Now I understand why Russell Rowland has us sit in hard chairs at the dining room table.

My Uncle’s friend, Bill Moomey, was delighted to see this photo of his platoon sergeant, Irvin Weaver, of the weapons platoon, Company E, 262nd Infantry Regiment, and his friend Carl Bonde at R.
Vis-a-vis my PFC Carl Bonde book, I liked Timequakes by Kurt Vonnegut, Jr. I liked his notion that history is like a distant mountain range. You can see all of the times from afar and even visit different times forward and backward, as though selecting and climbing one of the mountains in the range. My problem is that I am writing a biography and simultaneously writing about my own efforts to uncover the facts of Uncle Bud’s life. I know why I am writing a story that I would love to read myself. I am telling good news.
The good news is that although the iron doors of history seemed to have closed forever, sealing up my Uncle Bud—lost at sea so long ago—they were not airtight. Turns out that the facts are much more powerful than years, distance, even death.
During the same time I was pushing into the sea of information on the Internet, unseen others were pushing toward me. For example, my uncle Bud’s Army friend Bill Moomey had, for many years, wanted to reach someone from his late friend’s family. My eventual phone call to him in 2005 was a fulfillment of lasting desire.
From 1963: Magical Apparatus
As Professor Hoffmann said, “. . . one should use the magic wand for all tricks, even if its use is unnecessary for the completion of the miracle.”
I just bought a copy of Modern Magic Illustrated by the professor because of my nostalgia for one of the pleasanter times in my high school years when I became an amateur magician. He advocated the use of a magic wand, hard to see in the above illustration. I took the photo in my room in Dillon, Montana, with my grandmother’s Argus C-3 35mm camera.
As you can see on the wall, I attended every circus and hypnotist show that came to town. I also had a large collection of magic books, many stolen from the Dillon Public library. I figured the secrets would die with me, rather than be available to anyone with a library card.
The Montana Collection at the Billings Public Library has a large collection of really fine magic books, by the way.
I made all of the apparatus in the photograph except for the rings, cards, and scarves. As follows:
- Five painted plywood boxes that nest together. I had a method for sliding a coin or other object into the smallest box.

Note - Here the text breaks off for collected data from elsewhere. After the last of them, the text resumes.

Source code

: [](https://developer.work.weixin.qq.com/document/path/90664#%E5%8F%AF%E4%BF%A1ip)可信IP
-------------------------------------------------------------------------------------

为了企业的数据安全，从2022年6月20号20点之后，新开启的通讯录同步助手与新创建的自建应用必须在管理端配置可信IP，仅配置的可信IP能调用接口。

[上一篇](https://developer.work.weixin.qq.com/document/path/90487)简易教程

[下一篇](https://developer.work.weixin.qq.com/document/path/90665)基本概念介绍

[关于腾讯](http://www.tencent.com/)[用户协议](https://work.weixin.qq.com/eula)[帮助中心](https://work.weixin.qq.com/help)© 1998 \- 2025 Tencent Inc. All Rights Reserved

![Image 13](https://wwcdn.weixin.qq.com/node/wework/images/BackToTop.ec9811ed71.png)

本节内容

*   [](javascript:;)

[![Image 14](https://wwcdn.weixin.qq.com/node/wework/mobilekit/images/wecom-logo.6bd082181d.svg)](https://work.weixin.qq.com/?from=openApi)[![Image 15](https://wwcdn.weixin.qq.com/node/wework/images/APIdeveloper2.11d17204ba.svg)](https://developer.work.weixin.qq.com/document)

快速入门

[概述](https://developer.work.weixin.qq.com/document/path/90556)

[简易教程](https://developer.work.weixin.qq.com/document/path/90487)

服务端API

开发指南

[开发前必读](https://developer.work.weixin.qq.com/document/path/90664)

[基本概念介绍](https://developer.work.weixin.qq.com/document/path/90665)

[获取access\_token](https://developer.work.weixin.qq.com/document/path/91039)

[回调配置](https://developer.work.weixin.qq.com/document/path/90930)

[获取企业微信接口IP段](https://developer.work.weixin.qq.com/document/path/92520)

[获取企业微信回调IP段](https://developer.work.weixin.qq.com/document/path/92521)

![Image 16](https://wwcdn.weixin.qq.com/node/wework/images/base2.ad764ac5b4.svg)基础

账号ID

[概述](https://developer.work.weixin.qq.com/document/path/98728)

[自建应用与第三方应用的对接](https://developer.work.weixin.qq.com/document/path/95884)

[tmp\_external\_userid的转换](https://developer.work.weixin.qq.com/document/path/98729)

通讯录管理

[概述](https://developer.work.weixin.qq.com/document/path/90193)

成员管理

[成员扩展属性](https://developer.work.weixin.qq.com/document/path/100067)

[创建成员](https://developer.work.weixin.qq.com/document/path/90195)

Then I made a big deal out of opening one box after the other, the way one would open up Russian dolls.
- Deck of playing cards sewn together for amazing flourishes. I had lots of trick decks of cards. I actually got good at card tricks.
- Box with die for the “disappearing die” trick. One of the first I made.
- Linking ring trick hanging from magic wand. I bought the rings in Seattle.
- Magic table with black velvet well for vanishing objects.
- Crepe paper flowers for production tricks.
- Question mark wooden tube is used with slightly smaller wooden tube at right to produce a rabbit or chicken. The rabbit or chicken had to hang from a hook so that it could be transferred invisibly from one tube to the other while showing each one to be empty.
- Second magic table with large production box that has hinged lid top and front. A mirror inside hides the rabbit or chicken to be vanished or produced.
- The tube on top was made from a tin can with a funnel-shaped liner. Many silk scarves could be jammed into the space between the can and the liner. Made for an astounding production. The funnel-shaped liner met the edge of the tube so that the tube had the illusion of being empty when one end was shown to the audience.
Of course the problem was always finding an audience to astound. The best audience was my sister’s children. She had six in all. The oldest, especially, didn’t seem to tire of tricks I performed repeatedly.